Ausgewählter Abschnitt:
• • • • •

Die Anlage des Pfarraltars verknüpfte Schneider mit einer Änderung der Wegeführung in die Krypta, obwohl der Pfarraltar so projektiert ist, daß er den Abgang vollständig verdeckt. Da die alte Treppe zum hohen Chor dem neuen Abgang in die Krypta hätte weichen müssen, verlegte Schneider den Aufgang zum Chor auf beide Seiten des Kryptaeingangs, wo abknickende, durch die Einbindung in die Gesamtarchitektur geschwungen wirkende Treppen neu angelegt werden sollten: Dadurch und durch die gemeinsamen, zu den Treppen und zum Altar aufsteigenden beiden Stufen wäre auch eine Rahmung für den Pfarraltar entstanden, zumal Schneider die vier Treppenendigungen mit Eichenholzsäulen auszeichnen wollte, auf die vier Engel mit den Leidenswerkzeugen Christi aufgesetzt werden sollten. Inhaltlich sind sie daher dem Pfarraltar mit Tabernakel und Expositorium zuzuordnen, worauf auch die Schweißtuchdarstellung in der Stipes verweist.

• • • • •

Bereitgestellte Daten:
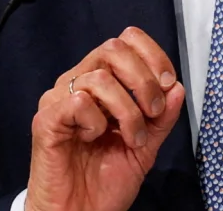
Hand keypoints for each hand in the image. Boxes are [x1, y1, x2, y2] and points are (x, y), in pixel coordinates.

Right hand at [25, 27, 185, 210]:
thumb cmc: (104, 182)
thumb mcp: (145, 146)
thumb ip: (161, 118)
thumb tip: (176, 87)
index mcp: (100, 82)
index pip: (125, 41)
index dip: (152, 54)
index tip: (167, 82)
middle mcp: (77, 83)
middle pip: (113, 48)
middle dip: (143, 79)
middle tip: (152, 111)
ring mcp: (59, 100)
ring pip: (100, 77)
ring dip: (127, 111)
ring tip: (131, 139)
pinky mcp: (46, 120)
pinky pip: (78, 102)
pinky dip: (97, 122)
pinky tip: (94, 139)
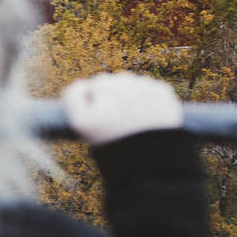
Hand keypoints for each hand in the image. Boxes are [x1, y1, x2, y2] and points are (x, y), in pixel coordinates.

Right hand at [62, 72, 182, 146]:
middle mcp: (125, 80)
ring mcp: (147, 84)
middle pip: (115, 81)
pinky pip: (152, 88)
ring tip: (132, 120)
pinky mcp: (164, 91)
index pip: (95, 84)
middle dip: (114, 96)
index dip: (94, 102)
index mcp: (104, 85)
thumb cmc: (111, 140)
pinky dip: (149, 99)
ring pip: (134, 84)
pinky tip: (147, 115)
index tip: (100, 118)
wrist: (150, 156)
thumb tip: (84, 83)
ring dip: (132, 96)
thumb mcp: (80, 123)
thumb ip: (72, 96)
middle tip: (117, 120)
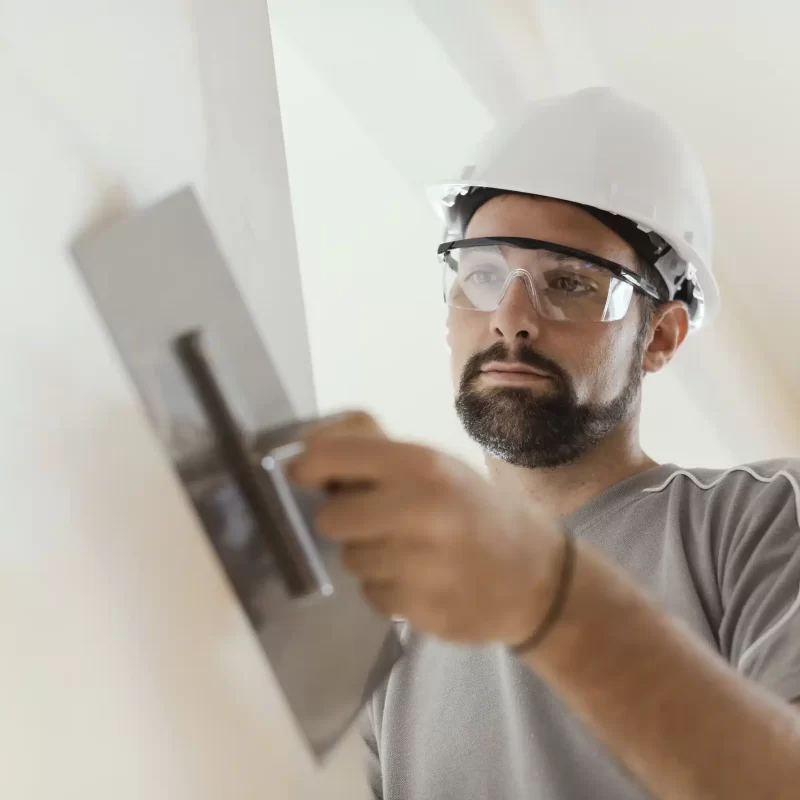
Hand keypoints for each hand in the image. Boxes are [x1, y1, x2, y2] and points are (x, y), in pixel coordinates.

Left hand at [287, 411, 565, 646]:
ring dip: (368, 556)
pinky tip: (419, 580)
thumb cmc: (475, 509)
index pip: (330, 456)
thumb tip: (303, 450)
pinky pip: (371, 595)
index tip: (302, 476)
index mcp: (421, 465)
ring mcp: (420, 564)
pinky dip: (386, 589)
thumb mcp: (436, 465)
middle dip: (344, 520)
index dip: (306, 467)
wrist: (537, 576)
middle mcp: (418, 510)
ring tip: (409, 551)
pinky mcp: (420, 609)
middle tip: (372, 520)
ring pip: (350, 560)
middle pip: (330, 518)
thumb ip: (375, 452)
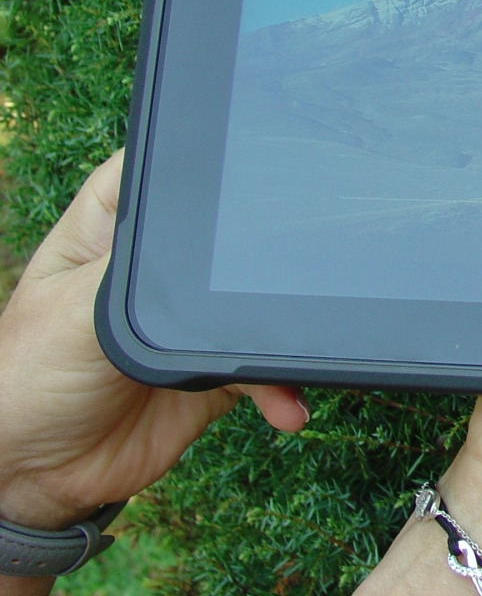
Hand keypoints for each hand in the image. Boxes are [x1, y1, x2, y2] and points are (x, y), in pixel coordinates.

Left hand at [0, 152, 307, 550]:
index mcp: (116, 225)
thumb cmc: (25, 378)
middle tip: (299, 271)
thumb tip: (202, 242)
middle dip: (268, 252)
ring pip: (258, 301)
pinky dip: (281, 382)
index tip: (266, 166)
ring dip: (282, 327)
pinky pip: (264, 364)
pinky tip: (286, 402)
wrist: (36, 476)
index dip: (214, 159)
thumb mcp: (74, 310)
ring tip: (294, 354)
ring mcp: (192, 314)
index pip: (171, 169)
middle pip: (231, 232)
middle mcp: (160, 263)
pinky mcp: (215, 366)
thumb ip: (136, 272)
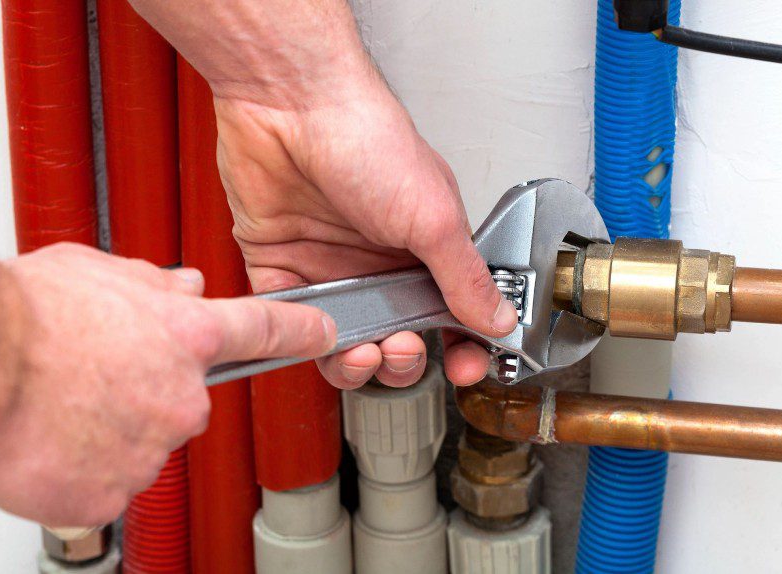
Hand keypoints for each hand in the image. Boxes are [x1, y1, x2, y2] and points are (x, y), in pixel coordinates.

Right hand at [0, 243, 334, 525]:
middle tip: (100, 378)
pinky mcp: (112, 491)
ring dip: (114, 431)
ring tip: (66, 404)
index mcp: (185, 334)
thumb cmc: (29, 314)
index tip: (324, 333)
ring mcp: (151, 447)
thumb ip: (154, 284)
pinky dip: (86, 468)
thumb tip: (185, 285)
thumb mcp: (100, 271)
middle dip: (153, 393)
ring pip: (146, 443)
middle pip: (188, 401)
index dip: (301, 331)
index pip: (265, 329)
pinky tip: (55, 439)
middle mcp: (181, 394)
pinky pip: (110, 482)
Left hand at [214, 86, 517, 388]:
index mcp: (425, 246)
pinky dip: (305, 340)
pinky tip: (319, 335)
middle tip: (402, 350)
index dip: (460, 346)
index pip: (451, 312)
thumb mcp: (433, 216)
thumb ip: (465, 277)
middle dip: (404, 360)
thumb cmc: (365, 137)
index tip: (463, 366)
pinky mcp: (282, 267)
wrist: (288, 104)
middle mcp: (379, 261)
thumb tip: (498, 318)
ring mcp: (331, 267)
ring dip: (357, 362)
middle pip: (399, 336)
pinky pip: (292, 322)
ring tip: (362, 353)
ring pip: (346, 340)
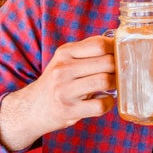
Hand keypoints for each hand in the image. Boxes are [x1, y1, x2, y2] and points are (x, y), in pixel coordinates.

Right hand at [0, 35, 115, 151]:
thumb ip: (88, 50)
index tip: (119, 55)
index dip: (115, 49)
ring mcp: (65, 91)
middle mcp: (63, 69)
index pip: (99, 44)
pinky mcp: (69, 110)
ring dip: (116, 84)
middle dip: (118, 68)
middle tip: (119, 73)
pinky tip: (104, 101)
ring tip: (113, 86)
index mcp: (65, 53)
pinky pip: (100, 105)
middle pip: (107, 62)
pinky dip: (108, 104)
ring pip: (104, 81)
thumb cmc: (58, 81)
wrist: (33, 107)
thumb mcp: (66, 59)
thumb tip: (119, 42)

• • • • •

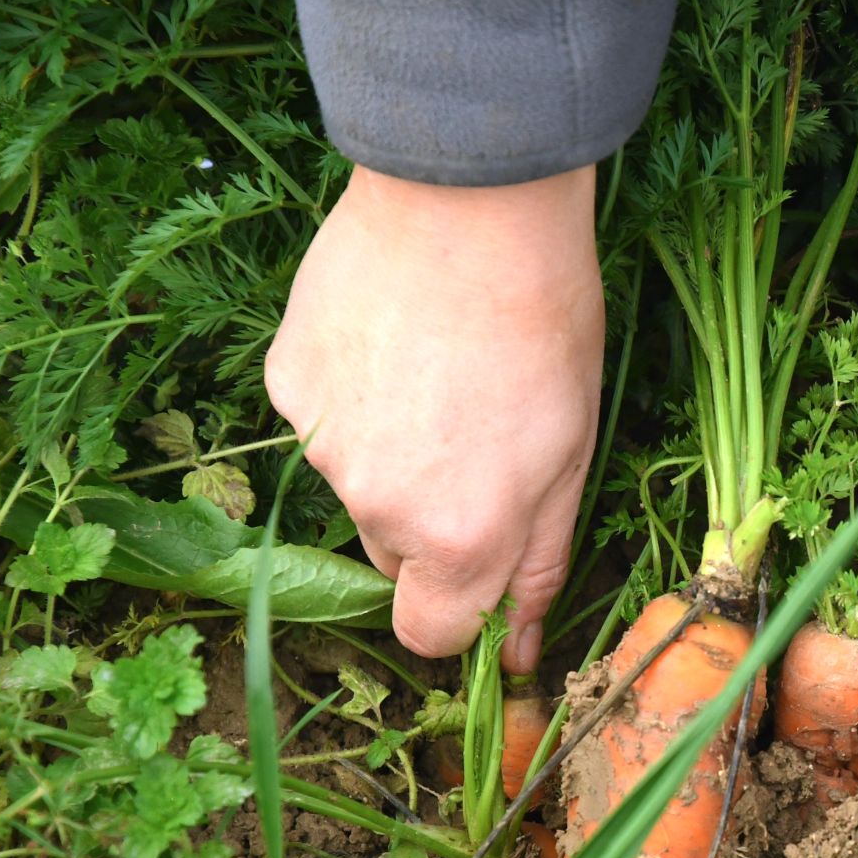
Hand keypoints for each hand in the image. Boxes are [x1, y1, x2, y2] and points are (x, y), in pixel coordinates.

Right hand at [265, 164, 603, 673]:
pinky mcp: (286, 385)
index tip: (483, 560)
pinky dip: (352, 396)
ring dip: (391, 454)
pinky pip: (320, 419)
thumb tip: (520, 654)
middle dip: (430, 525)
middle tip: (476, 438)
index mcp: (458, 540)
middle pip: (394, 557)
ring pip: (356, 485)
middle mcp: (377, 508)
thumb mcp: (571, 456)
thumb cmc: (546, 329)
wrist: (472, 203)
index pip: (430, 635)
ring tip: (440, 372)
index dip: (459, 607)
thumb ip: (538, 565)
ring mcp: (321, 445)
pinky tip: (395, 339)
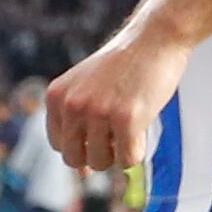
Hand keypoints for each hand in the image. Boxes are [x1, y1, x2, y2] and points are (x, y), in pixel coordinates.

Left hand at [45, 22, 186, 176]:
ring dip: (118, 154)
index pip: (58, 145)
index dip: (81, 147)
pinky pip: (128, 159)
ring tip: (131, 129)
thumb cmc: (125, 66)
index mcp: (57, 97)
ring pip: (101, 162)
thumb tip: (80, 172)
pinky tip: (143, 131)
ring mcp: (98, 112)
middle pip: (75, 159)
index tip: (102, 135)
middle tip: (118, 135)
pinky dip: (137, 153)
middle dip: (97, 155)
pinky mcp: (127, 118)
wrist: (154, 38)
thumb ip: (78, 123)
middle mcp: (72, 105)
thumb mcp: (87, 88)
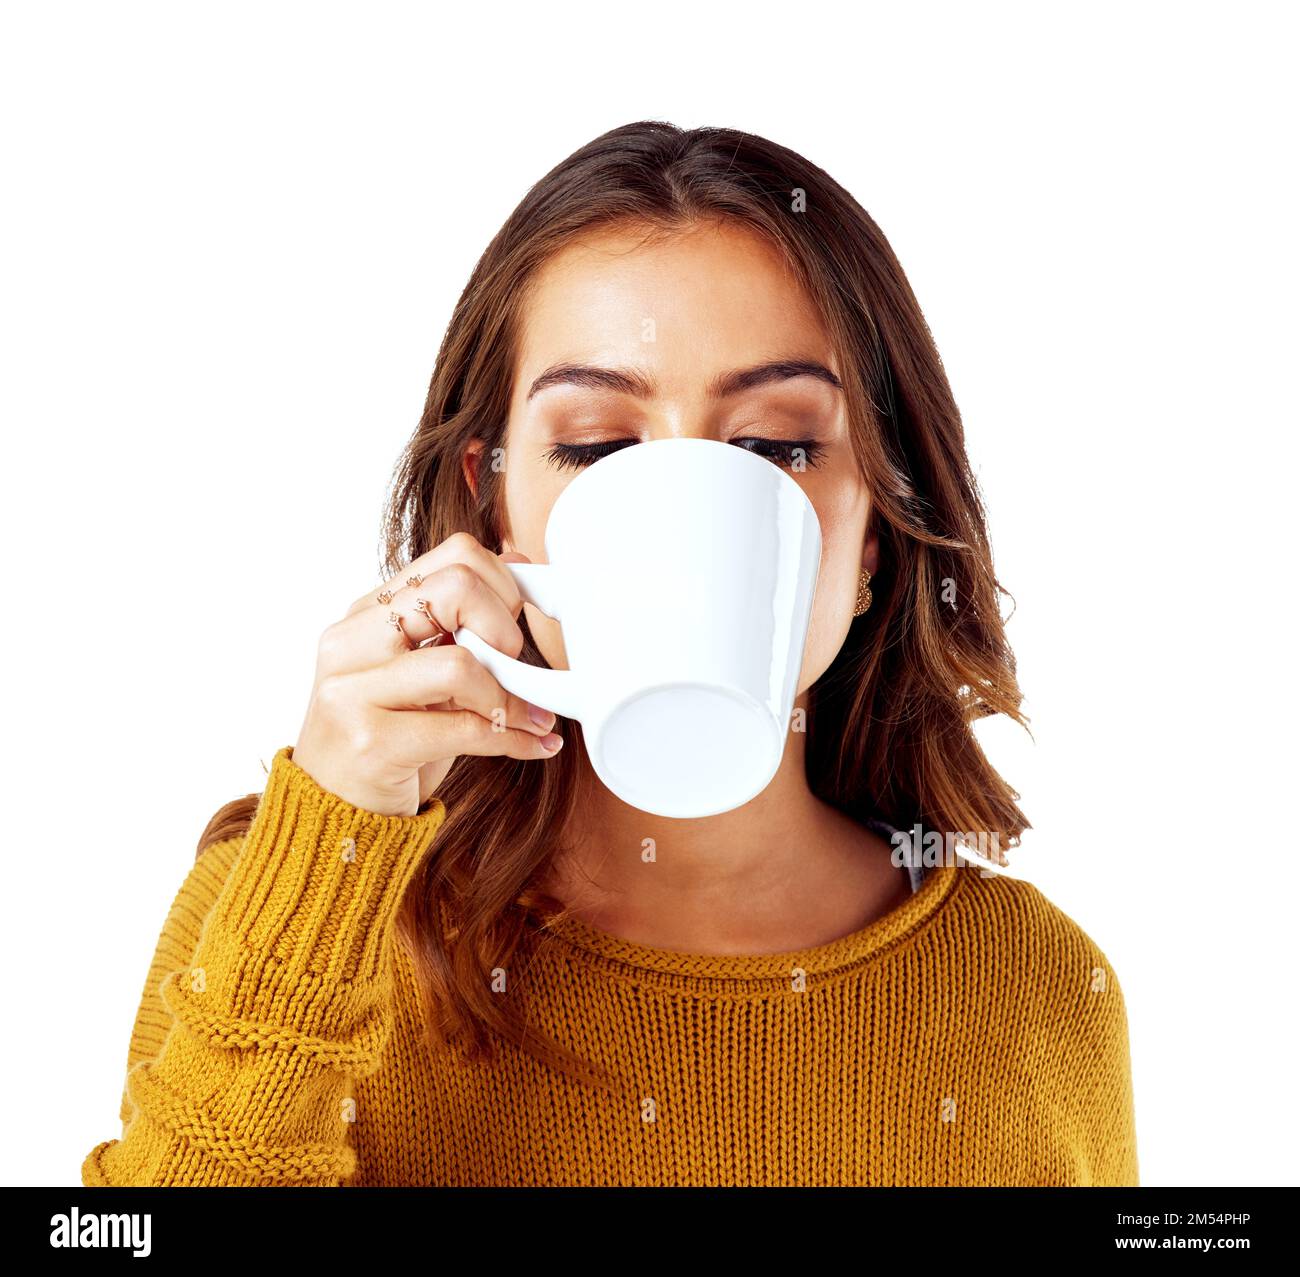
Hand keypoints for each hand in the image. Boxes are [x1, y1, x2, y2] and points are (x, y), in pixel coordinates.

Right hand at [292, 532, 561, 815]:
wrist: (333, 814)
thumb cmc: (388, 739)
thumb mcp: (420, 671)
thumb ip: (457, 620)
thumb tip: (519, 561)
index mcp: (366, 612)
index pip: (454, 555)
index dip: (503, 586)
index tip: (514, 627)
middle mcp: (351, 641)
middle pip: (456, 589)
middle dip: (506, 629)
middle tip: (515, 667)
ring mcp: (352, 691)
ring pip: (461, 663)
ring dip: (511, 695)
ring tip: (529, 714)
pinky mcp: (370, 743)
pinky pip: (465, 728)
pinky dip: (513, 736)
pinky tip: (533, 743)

• • • • •

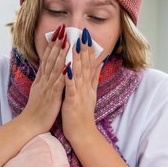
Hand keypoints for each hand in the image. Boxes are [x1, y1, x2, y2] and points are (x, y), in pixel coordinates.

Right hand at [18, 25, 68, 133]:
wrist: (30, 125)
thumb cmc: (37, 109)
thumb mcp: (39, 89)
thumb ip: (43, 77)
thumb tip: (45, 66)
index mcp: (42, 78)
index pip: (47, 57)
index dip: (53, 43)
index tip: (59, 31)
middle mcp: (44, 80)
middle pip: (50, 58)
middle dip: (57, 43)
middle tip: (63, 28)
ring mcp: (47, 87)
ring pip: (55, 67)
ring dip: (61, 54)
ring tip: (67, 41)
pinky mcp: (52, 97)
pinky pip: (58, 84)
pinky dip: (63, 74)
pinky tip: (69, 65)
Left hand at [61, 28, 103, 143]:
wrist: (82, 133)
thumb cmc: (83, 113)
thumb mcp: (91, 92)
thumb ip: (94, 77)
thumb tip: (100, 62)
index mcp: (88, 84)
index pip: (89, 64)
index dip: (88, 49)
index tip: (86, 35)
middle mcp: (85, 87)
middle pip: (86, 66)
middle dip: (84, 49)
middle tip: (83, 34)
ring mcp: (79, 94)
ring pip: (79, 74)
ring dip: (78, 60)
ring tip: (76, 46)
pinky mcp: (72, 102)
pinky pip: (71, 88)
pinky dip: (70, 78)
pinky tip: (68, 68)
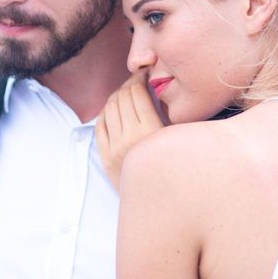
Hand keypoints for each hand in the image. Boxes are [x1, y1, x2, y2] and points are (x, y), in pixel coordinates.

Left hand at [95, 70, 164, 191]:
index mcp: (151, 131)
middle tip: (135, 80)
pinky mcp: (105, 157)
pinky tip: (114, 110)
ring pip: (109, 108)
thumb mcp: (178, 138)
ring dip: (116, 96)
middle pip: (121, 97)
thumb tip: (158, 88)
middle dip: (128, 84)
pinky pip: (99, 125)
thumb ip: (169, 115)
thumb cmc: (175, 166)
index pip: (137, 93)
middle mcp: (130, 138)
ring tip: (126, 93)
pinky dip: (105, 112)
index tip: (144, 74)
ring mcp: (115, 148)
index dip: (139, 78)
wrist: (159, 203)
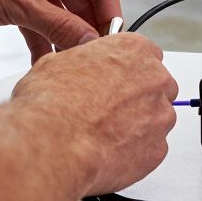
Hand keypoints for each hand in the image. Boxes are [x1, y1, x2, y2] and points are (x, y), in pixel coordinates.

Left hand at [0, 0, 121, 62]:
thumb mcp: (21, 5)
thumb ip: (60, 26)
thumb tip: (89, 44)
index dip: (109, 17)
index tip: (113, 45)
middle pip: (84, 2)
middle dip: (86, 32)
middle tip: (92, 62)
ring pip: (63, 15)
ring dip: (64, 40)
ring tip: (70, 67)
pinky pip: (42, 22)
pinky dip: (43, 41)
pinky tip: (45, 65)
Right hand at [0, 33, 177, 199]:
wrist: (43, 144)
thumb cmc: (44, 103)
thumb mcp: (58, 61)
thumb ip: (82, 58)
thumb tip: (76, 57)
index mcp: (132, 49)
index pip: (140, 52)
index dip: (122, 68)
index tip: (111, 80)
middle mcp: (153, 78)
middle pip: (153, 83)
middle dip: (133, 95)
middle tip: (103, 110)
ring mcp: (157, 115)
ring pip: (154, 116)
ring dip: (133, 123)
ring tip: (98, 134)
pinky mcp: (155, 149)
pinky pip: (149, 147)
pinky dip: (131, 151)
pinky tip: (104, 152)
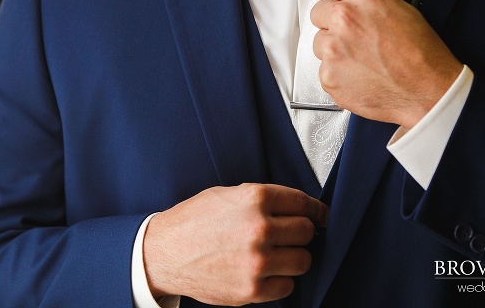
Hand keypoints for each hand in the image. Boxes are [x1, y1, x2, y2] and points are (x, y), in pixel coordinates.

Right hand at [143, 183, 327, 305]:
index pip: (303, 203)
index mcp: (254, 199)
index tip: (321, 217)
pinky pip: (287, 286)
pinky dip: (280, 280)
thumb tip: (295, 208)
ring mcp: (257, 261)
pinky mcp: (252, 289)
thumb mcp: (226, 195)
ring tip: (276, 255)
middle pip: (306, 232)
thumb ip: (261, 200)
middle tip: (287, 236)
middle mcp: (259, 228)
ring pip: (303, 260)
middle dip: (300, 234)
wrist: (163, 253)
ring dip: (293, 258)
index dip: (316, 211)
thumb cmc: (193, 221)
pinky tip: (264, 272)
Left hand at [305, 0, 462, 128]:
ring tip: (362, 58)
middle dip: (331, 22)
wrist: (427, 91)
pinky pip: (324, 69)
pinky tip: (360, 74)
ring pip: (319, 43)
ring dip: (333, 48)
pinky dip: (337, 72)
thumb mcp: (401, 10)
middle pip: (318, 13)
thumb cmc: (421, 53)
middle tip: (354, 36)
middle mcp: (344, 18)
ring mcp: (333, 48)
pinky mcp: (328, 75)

• • • • •

Aufgabe:
Gib den Abschnitt über den Pfarraltar vollständig und unverändert aus.

Erwartete Antwort:
Die Anlage des Pfarraltars verknüpfte Schneider mit einer Änderung der Wegeführung in die Krypta, obwohl der Pfarraltar so projektiert ist, daß er den Abgang vollständig verdeckt. Da die alte Treppe zum hohen Chor dem neuen Abgang in die Krypta hätte weichen müssen, verlegte Schneider den Aufgang zum Chor auf beide Seiten des Kryptaeingangs, wo abknickende, durch die Einbindung in die Gesamtarchitektur geschwungen wirkende Treppen neu angelegt werden sollten: Dadurch und durch die gemeinsamen, zu den Treppen und zum Altar aufsteigenden beiden Stufen wäre auch eine Rahmung für den Pfarraltar entstanden, zumal Schneider die vier Treppenendigungen mit Eichenholzsäulen auszeichnen wollte, auf die vier Engel mit den Leidenswerkzeugen Christi aufgesetzt werden sollten. Inhaltlich sind sie daher dem Pfarraltar mit Tabernakel und Expositorium zuzuordnen, worauf auch die Schweißtuchdarstellung in der Stipes verweist.